With rare exceptions, few persons are destined to a life marked by unremitting, acute mental illness. The most severe, persistent forms of mental illness tend to be amenable to treatment, even when recurrent and episodic. As conditions wax and wane, opportunities exist for interventions. The goal of an intervention at any given time may vary. The focus may be on recovery, prevention of recurrence, or the acquisition of knowledge or skills that permit more effective management of an illness. Chapters 3 through 5 cover a uniform list of topics most relevant to each age cluster. Topics include mental health; prevention, diagnosis, and treatment of mental illness; service delivery; and other services and supports.

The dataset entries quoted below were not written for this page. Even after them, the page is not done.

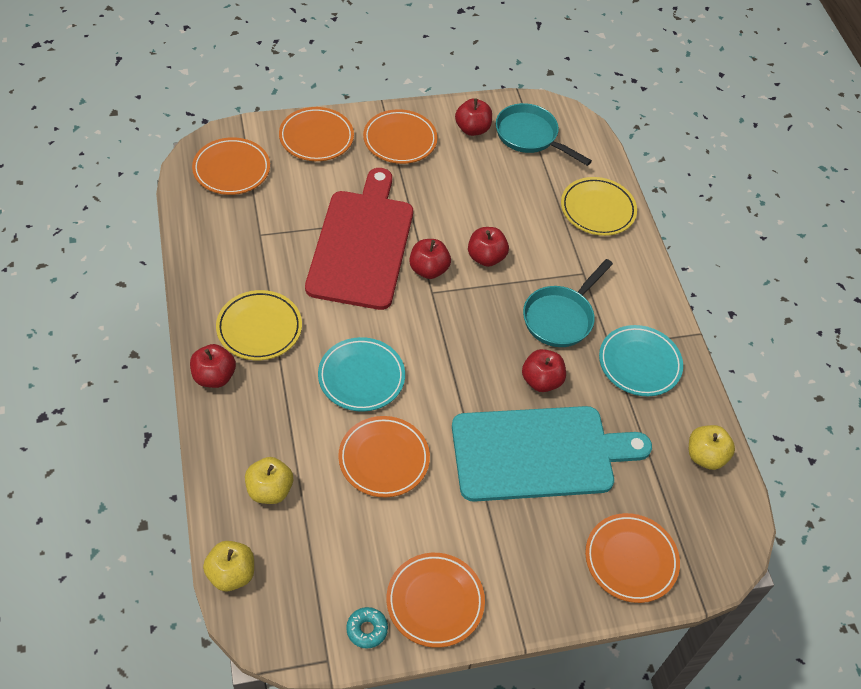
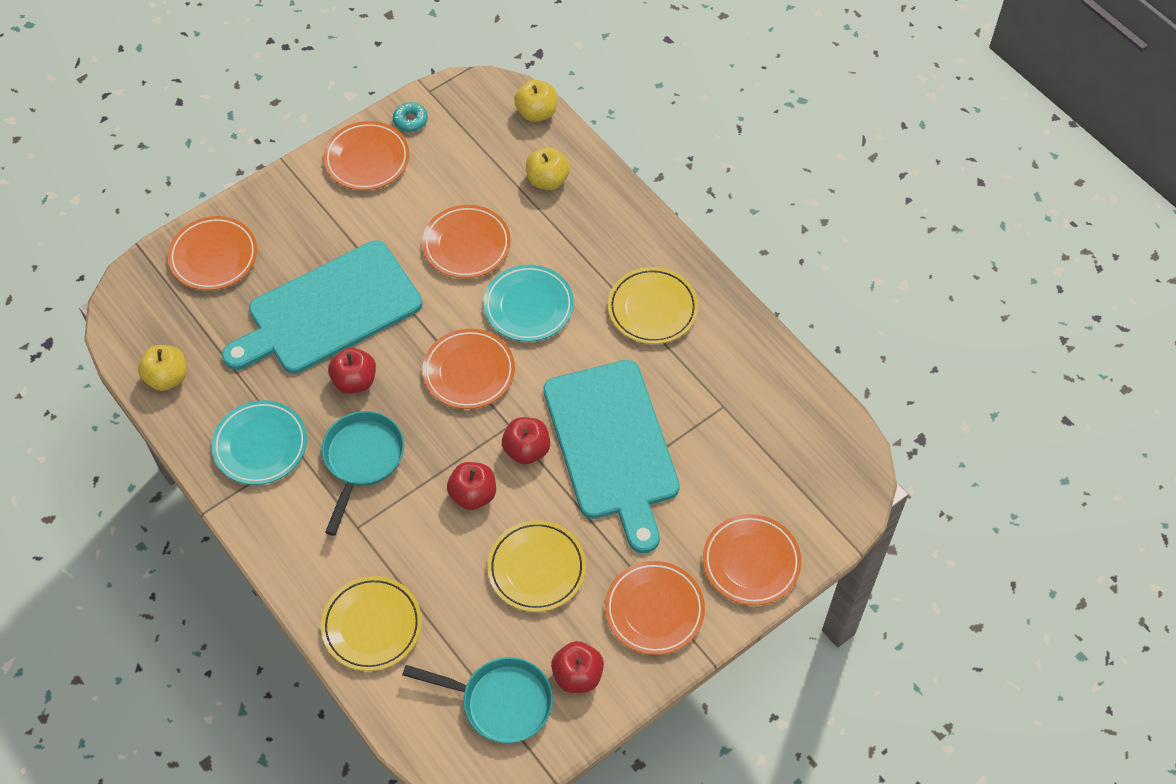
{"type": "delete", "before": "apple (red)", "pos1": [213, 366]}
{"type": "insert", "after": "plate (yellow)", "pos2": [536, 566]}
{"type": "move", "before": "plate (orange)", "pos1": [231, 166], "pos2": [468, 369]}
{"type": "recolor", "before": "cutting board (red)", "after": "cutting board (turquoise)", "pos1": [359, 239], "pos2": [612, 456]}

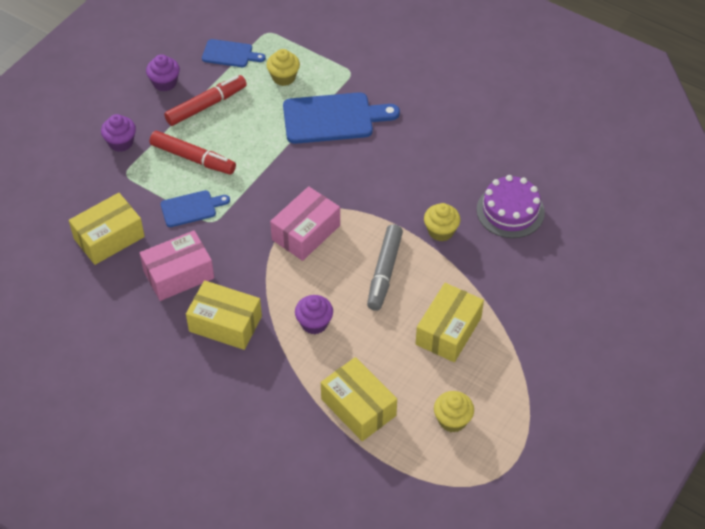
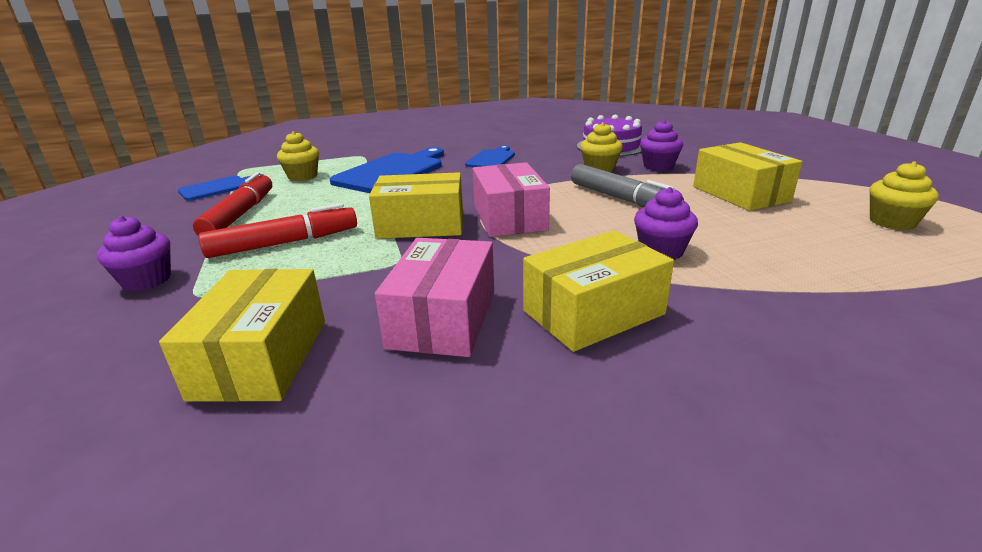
{"type": "move", "before": "cupcake (purple)", "pos1": [163, 73], "pos2": [661, 145]}
{"type": "move", "before": "cutting board (blue)", "pos1": [195, 208], "pos2": [490, 156]}
{"type": "move", "before": "box (yellow)", "pos1": [359, 399], "pos2": [416, 205]}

It would be impractical for a report of this type to attempt to address every domain of mental health and mental illness; therefore, this report casts a spotlight on selected topics in each of Chapters 3 through 5. The various disorders featured in depth in a given chapter were selected on the basis of their prevalence and the clinical, societal, and economic burden associated with each. To the extent that data permit, the report takes note of how gender and culture, in addition to age, influence the diagnosis, course, and treatment of mental illness. The chapters also note the changing role of consumers and families, with attention to informal support services (i.e., unpaid services) with which patients are so comfortable (Phelan et al., 1997) and upon which they depend for information. Patients and families welcome a proliferating array of support services—such as self-help programs, family self-help, crisis services, and advocacy—that help them cope with the isolation, family disruption, and possible loss of employment and housing that may accompany mental disorders. Support services can help dissipate stigma and guide patients into formal care as well.

Although the chapters that address stages of development afford a sense of the breadth of issues pertinent to mental health and illness, the report is not exhaustive. The neglect of any given disorder, population, or topic should not be construed as signifying a lack of importance.

Chapter 6 discusses the organization and financing of mental health services. The first section provides an overview of the current system of mental health services, describing where people get care and how they use services. The chapter then presents information on the costs of care and trends in spending. Only within recent decades have the dynamics of insurance financing become a significant issue in the mental health field; these are discussed, as is the advent of managed care. The chapter addresses both positive and adverse effects of managed care on access and quality and describes efforts to guard against untoward consequences of aggressive cost-containment policies. The final section documents some of the inequities between general health care and mental health care and describes efforts to correct them through legislative regulation and financing changes.

The confidentiality of all health care information has emerged as a core issue in recent years, as concerns regarding the accessibility of health care information and its uses have risen. As Chapter 7 illustrates, privacy concerns are particularly keenly felt in the mental health field, beginning with the importance of an assurance of confidentiality in individual decisions to seek mental health treatment. The chapter reviews the legal framework governing confidentiality and potential problems with that framework, and policy issues that must be addressed by those concerned with the confidentiality of mental health and substance abuse information.

Chapter 8 concludes, on the basis of the extensive literature that the Surgeon General’s report reviews and summarizes, that the efficacy of mental health treatment is well-documented. Moreover, there exists a range of treatments from which people may choose a particular approach to suit their needs and preferences. Based on this finding, the report’s principal recommendation to the American people is to seek help if you have a mental health problem or think you have symptoms of mental illness. The chapter explores opportunities to overcome barriers to implementing the recommendation and to have seeking help lead to effective treatment.